SELECT table_name, column_name
FROM information_schema.columns
WHERE table_name = '{table of interest name}'

Replace {table of interest name} with the actual name of the table you’re interested in exploring. If you spot the columns you’re looking for in a particular table, you can then run a quick check on the data itself with a query like this:

SELECT *
FROM {table of interest name}
LIMIT 100

As usual, replace {table of interest name} with the name of the table you’re taking a closer look at. This will give you the first 100 records in the selected table, which will allow you to take a closer look at the data itself.

A simple join

We’re talking relational table structures here, so it’s helpful to touch on joins at this point. If you’re not familiar with joins, we’ll cover enough of the basics here for you to get something done.
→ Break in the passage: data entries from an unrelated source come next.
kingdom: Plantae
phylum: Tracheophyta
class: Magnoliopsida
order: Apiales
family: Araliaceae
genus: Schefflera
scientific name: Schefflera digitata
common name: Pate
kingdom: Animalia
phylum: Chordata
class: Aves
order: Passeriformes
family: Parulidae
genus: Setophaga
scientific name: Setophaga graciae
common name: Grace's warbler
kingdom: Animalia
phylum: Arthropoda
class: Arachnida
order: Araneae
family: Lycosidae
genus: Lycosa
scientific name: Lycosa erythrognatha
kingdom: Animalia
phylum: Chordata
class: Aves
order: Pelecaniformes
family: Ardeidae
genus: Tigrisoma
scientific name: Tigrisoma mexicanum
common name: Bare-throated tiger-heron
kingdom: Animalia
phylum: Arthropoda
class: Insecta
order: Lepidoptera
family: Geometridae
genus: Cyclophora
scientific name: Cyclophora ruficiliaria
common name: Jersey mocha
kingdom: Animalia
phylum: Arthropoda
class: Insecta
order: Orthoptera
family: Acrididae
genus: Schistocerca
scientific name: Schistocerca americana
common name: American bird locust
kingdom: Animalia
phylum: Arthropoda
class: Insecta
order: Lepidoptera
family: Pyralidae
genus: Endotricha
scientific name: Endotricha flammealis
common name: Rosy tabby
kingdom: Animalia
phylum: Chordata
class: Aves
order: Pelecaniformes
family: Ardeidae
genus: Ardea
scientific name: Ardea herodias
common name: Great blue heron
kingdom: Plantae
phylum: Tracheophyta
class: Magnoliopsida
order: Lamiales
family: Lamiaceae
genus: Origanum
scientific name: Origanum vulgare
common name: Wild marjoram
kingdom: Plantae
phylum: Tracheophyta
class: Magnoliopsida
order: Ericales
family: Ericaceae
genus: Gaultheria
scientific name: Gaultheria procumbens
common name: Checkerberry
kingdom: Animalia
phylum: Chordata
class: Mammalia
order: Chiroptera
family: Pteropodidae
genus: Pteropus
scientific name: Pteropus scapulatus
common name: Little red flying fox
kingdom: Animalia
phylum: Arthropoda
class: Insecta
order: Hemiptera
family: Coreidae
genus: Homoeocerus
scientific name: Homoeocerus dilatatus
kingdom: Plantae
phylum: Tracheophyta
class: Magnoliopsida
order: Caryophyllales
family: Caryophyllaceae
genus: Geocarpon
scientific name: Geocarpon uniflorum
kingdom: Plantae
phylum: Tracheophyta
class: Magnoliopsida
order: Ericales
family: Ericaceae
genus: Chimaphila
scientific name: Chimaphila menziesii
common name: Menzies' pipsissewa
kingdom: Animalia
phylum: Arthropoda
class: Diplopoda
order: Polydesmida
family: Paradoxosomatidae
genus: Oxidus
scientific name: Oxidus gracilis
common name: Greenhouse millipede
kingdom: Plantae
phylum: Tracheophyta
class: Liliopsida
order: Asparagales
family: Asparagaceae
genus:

It often happens that the data you need to answer a specific question is spread across multiple tables in a relational database. This is by design, and helps keep your database tidy and reliable. In practice, this means that if you have a customers table, a sales table and a products table and want to see total sales broken out by product and customer type, you will need to join multiple tables in your query.

Simple join query

In order to join two tables, you will need to identify a key that links the two tables. Most databases are designed to provide designated, unique keys for this purpose, but you will often find that some other column works as a key for the purposes of joining two or more tables.

A basic two-table join will have the general form of:

SELECT {column1}, {column2}, {column3} … {columnN}
FROM {table1}
JOIN {table2}
ON {table1}.{key} = {table2}.{key}

In this example {key} will be the name of the column that you will be using as a join key. The name of the column may be different between tables–the important thing is that the underlying data matches. As a hypothetical example, suppose that you were trying to join sales and products. In the sales table, products are listed only by their product_id. In products, the corresponding column is named simply id. In that case, the ON statement from the above query would look like:

ON
sales.product_id = products.id

Twitter example

In order to tie everything together, let’s look at a specific example of a join that covers these aspects of the Panoply data collection and integration process. If you collect your Twitter data with subtable creation enabled, you’ll find that each of the main tables–tweets, likes and followers–will spawn multiple subtables. This is helpful in many cases, as specific data from table rows will be broken out into relatable tables.

So let’s suppose you wanted to break out each individual hashtag attached to a specific tweet. You would need to join twitter_tweets to twitter_tweets_entities_hashtags. Here’s how you’d do that:

SELECT twitter_tweets."text" as "tweet", twitter_tweets_entities_hashtags."text" as "tag"
FROM twitter_tweets
JOIN twitter_tweets_entities_hashtags
ON twitter_tweets.id = twitter_tweets_entities_hashtags.twitter_tweets_entities_id

You can add whatever tweaks and permutations you’d like, but that’s the basic query that you should start with.